◆ WORK ORDER
List every line in the items below that contains the string "values".

◆ RECORDS FOR THE EXERCISE
Content starts
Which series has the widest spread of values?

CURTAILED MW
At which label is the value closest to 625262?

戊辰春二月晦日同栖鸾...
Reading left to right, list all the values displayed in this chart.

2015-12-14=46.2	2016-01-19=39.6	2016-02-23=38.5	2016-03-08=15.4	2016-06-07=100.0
Content ends
Content starts
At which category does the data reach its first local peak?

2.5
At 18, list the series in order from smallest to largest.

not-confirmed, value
Content ends
Content starts
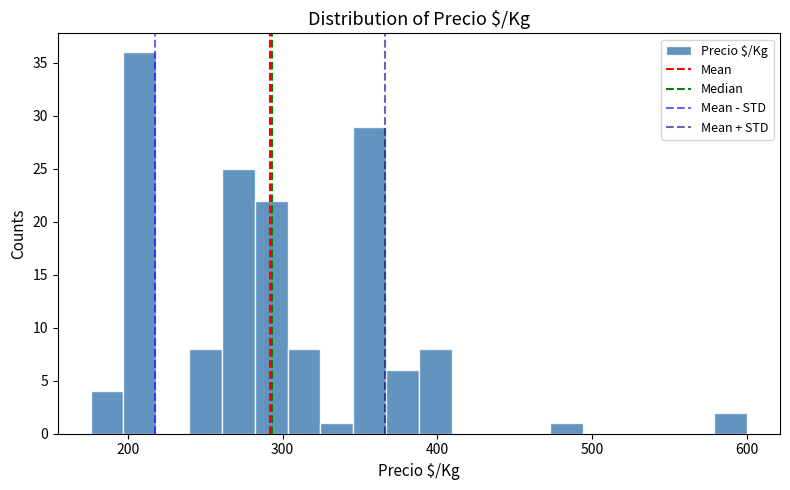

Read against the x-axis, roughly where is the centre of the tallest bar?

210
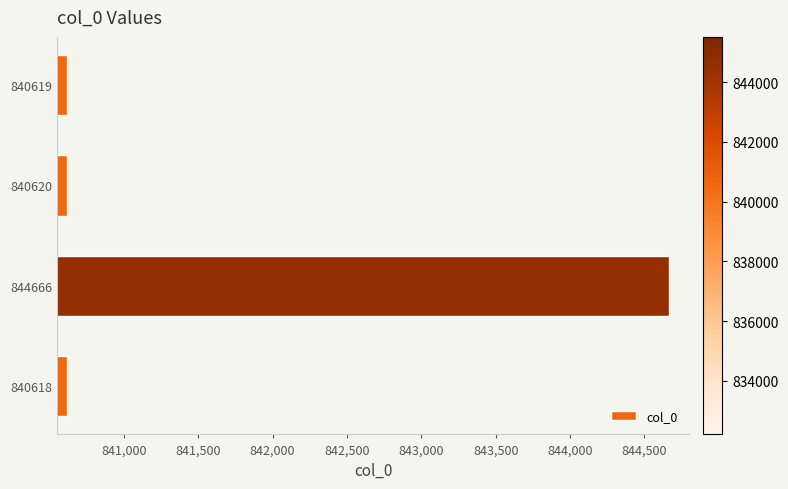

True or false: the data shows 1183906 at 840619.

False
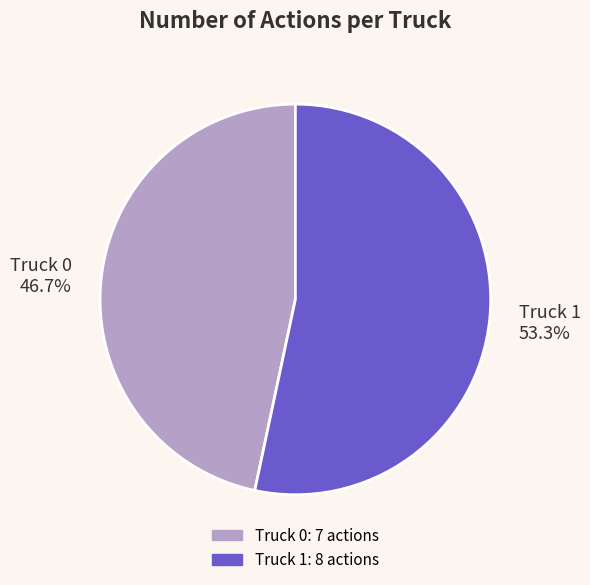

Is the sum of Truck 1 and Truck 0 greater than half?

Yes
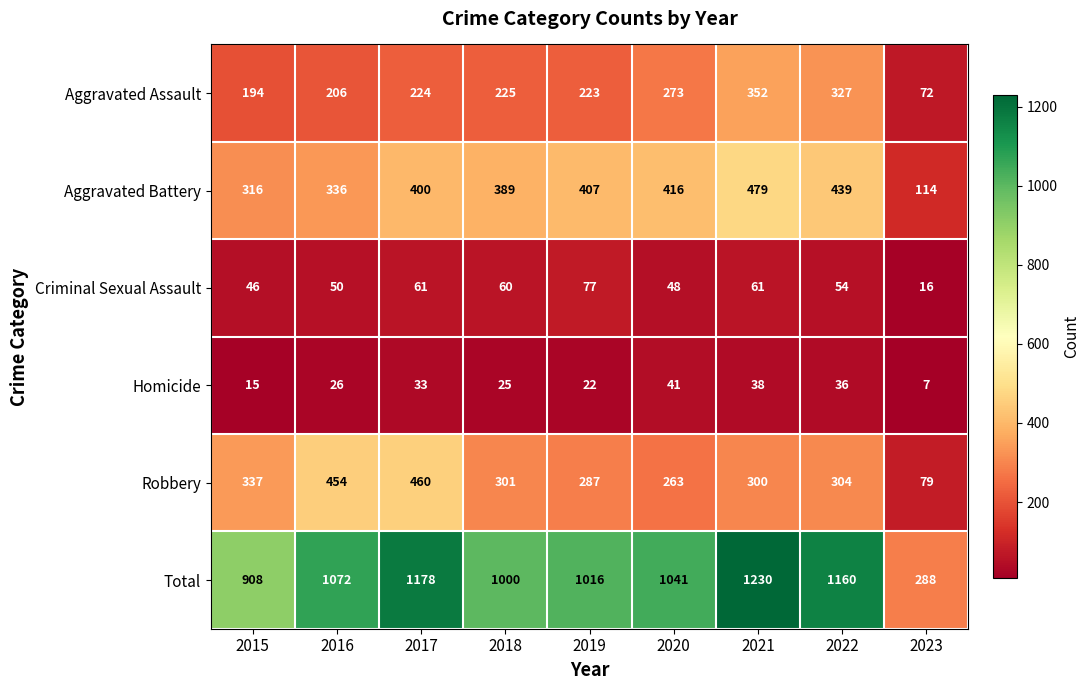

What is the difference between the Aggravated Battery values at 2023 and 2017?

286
Content ends
◆ SOLUTION FOR THIS TASK
Which series has the widest spread of values?
Reading left to right, list all the values displayed in this chart.
What is the difference between the Aggravated Battery values at 2023 and 2017?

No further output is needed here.